What is the real point of "Mask"? Is Rocky Dennis a hero or a villain? Whatever-Dude's motley crew offer their individual perspectives.

Our beauty is on the inside:

Dave

Now I know what a lot of readers are probably thinking.. It's pretty cruel to devote a whole week to making fun of a movie "based on a true story"… Well, that's just it.. we're making fun of the movie.. and not the true story. I'd actually be curious to hear what Rocky's life was "really" like and not the Holywood-ized version of it. I'm sure the true story is a lot less cut and dry.. and a lot more heartwarming in it's own way.

The movie version of this young man's story is such a jumbled mess, I don't even know where to begin. The director, Peter Bogdanovich is trying to make the tone and message of the movie so clear, "That true beauty is on the inside".. yet he doesn't realize that the material he is presented with his not really supporting what he's trying to cram down people's throats.

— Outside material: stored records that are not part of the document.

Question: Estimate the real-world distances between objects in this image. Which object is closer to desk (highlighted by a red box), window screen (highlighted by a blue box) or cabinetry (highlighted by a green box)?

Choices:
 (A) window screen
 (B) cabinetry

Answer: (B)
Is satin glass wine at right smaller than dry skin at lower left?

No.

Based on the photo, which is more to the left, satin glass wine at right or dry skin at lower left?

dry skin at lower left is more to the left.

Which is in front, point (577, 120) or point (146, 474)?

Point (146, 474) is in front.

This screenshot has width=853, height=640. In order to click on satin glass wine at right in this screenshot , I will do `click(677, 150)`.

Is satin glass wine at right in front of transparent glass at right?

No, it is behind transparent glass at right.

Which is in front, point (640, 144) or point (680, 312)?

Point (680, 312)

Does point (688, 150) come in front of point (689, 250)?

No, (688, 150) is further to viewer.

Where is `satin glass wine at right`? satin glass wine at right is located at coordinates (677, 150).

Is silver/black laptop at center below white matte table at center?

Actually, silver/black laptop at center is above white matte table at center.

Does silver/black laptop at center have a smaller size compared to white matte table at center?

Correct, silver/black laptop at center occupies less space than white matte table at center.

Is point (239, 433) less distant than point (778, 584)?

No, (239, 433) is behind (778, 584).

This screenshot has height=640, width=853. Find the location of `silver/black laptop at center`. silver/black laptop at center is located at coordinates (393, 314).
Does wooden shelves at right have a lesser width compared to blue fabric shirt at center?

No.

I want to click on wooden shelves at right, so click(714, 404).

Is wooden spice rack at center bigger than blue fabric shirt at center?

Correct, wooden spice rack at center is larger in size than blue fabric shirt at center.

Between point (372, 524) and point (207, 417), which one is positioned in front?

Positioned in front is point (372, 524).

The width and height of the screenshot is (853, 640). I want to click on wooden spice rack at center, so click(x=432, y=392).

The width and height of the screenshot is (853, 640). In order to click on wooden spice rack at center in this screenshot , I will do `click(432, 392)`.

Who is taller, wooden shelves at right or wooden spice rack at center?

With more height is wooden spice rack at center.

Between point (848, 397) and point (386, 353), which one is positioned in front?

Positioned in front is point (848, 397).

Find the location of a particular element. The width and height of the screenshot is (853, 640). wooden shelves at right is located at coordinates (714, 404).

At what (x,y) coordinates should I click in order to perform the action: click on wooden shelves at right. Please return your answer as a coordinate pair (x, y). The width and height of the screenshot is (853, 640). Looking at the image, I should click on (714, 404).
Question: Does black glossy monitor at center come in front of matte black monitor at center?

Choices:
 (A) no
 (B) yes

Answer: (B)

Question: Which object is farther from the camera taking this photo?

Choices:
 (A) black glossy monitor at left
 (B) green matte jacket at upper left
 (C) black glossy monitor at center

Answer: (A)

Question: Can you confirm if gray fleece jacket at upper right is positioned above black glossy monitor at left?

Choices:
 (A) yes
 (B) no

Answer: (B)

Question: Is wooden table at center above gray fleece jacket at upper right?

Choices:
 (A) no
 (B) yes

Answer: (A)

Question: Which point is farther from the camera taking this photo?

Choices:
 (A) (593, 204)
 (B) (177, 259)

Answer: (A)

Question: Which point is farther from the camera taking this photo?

The key to why I can look at this movie and not feel too much remorse picking it apart is quite simple. While trying so hard to come across with a "true beauty is on the inside message".. never once do they give Rocky a scene where he's being beautiful on the inside. From the get-go, he cons his best and only true friend, Ben, out of his Rube Walker baseball card. Don't you think if he just said, "Hey Ben.. I need that Rube Walker for my 1955 Brooklyn Dodgers collection.. Here though, since I have three Steve Garveys, I'll give you two of them for it.", that Ben would have given it to him? The kicker is, Rocky was proud that he had "conned" Ben out of his Rube Walker.. that I guess he was overlooking the fact that an early 70's Steve Garvey is worth more than a 1955 "common" card. Rube Walker was important to Rocky, and yet when Red and the gang gave him a Steve Garvey, he looked at them like they were idiots because they couldn't remember the name of the player he needed. Ruby Walters? Then he "conned" Ben out of the card.. and later in the movie called him "stupid" because he had made that trade. That summarizes Rocky perfectly, cause Rube Walker was important to him, it should have been just as important to everybody else.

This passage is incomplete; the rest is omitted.